• **EXERCISE GOAL**: In the entries below, spot each line with the word "Research" and copy it.

• **SUPPLIED RECORDS**:
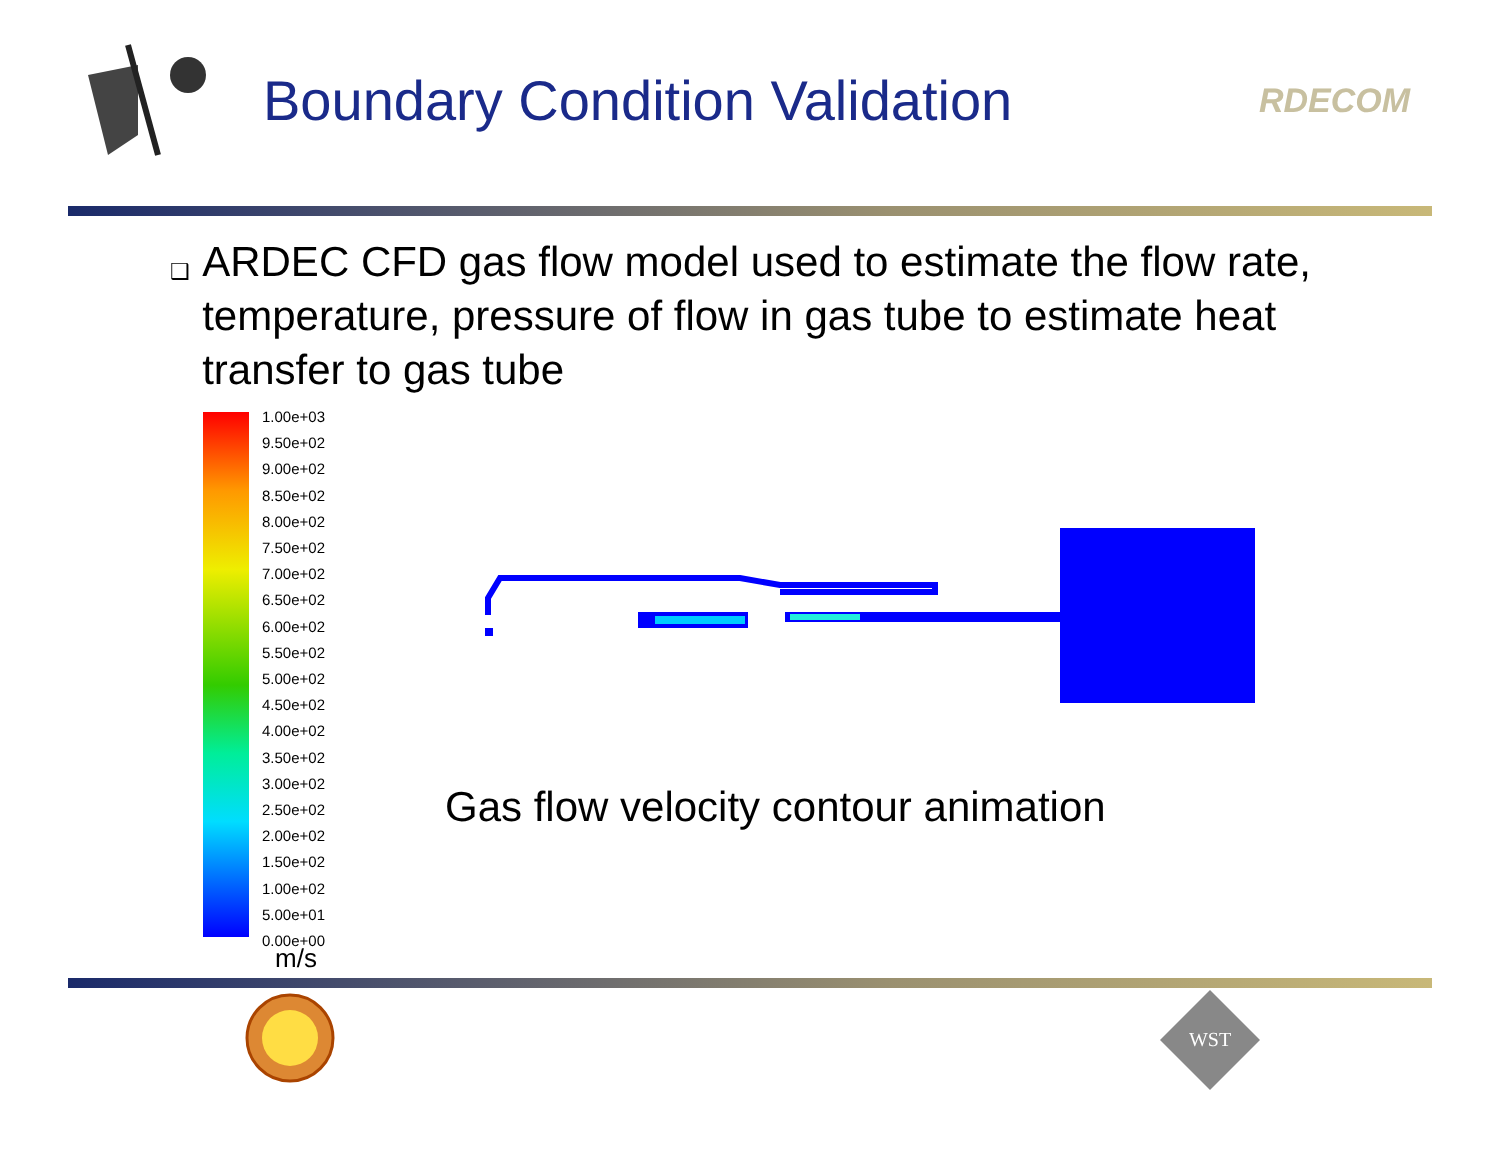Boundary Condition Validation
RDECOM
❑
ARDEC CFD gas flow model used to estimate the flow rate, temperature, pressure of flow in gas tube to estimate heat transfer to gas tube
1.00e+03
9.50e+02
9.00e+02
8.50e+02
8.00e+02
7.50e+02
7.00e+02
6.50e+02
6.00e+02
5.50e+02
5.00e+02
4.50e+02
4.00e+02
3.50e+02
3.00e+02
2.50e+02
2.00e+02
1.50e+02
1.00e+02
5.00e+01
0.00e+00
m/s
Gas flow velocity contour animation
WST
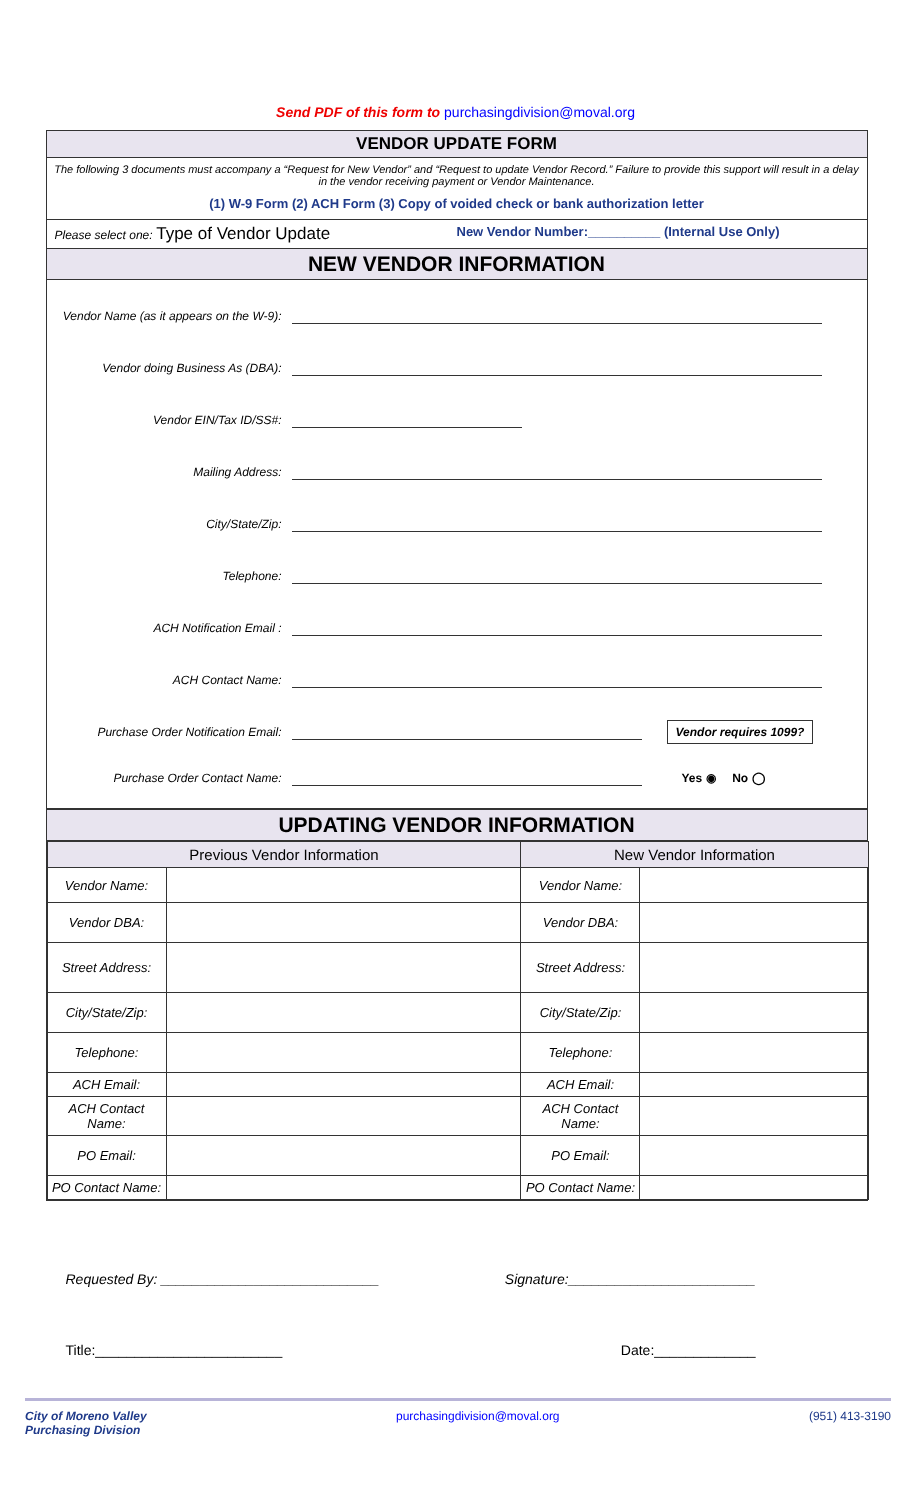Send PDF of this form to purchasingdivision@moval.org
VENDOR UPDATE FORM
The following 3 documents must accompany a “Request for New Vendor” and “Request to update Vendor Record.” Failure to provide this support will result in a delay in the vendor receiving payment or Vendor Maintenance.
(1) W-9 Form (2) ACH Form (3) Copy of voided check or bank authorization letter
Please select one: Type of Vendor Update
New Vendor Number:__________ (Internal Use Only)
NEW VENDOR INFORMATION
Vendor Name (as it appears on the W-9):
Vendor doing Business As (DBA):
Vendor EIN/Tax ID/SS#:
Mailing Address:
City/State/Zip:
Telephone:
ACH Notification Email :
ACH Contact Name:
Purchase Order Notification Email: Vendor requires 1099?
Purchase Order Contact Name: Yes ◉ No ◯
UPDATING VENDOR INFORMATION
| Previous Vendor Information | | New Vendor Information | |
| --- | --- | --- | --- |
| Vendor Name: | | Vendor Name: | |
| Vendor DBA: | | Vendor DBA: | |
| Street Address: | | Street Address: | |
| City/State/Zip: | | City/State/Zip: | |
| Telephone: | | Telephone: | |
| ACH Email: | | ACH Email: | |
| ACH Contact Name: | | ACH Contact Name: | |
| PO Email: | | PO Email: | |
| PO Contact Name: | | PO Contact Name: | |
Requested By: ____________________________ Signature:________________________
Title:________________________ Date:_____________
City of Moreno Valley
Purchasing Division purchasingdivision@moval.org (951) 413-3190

---

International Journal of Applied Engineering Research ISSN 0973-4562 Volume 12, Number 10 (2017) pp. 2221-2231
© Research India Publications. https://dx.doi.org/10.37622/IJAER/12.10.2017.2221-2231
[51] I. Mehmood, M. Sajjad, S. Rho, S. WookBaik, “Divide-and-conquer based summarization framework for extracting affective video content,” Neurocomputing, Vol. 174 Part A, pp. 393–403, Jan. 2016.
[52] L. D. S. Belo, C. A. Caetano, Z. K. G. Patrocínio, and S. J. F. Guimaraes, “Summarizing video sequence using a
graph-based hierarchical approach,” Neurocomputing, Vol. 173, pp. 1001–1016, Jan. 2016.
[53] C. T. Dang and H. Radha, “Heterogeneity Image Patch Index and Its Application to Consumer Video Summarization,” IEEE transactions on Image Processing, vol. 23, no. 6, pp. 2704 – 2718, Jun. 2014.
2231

• **ANSWER TO THIS TASK**:
International Journal of Applied Engineering Research ISSN 0973-4562 Volume 12, Number 10 (2017) pp. 2221-2231
© Research India Publications. https://dx.doi.org/10.37622/IJAER/12.10.2017.2221-2231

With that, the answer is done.